My earlier boss was a micro manager.
My function would go nowhere without his approval – in fact, he defined what is to be done and what is not to be done, in spite of having no knowledge about my function. I was restrained from contacting the higher management – I believe it was because of insecurity. My work cannot happen without contribution from higher management.
The worst thing that I was made to do was personal promotion – not for the company but for him in the name of leadership positioning. I could have taken a stand and refused but decided to go along with the flow as according to him, “aligning with your manager” was very important. And he was THE higher management, ruling every other leader with aggressiveness. I was but a little kid in front of him.

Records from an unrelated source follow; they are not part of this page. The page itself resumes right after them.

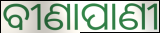
ବୀଣାପାଣୀ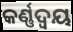
କର୍ଣ୍ଣଦ୍ୱୟ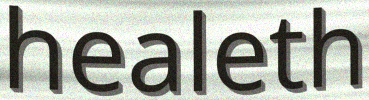
healeth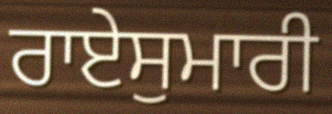
ਰਾਏਸੁਮਾਰੀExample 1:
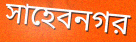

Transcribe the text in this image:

সাহেবনগর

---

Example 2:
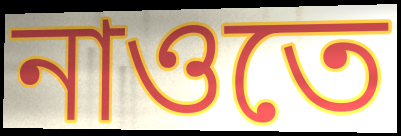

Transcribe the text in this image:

নাওতে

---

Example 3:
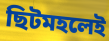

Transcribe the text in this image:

ছিটমহলেই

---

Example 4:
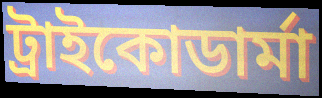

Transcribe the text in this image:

ট্রাইকোডার্মা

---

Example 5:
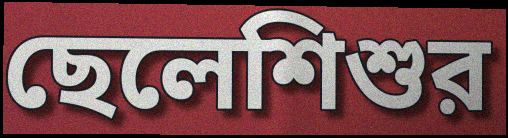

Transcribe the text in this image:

ছেলেশিশুর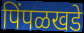
पिंपळखडे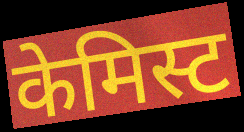
केमिस्टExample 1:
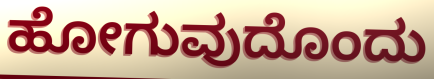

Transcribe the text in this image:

ಹೋಗುವುದೊಂದು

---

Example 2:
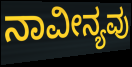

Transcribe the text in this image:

ನಾವೀನ್ಯವು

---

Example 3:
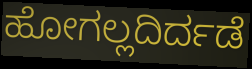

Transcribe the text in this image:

ಹೋಗಲ್ಲದಿರ್ದಡೆ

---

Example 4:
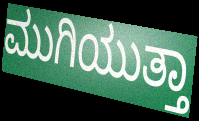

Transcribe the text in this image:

ಮುಗಿಯುತ್ತಾ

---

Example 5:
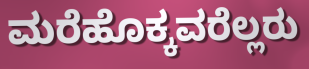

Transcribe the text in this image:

ಮರೆಹೊಕ್ಕವರೆಲ್ಲರುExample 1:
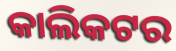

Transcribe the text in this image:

କାଲିକଟର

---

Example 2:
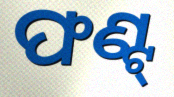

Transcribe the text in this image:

ଫଣ୍ଟ୍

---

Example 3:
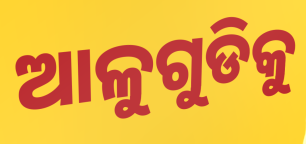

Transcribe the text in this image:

It took me one year of patience to gain his trust, although it wasn’t my intention. Unfortunately, I am in a position where all my work is visible to the entire organization and suddenly, I found myself being perceived on the basis of the menial work I was made to do earlier.
He is no more my boss, but he has left a legacy – a prejudice that I have to continue facing until people see me as me – doing what I believe is right, and not executing someone else’s whims and fancies.
I do not regret not putting my foot down because I only gave in to the work that I was instructed to do. I did not give away my pride and did not follow the tradition of “buttering up your manager” to get into good books. The army style boss culture seemed to be a mandate. I couldn’t subscribe to it. I refused to. I paid a hefty price for it. All i knew was, I would do anything for pride.
I reiterate: Do what you feel is right.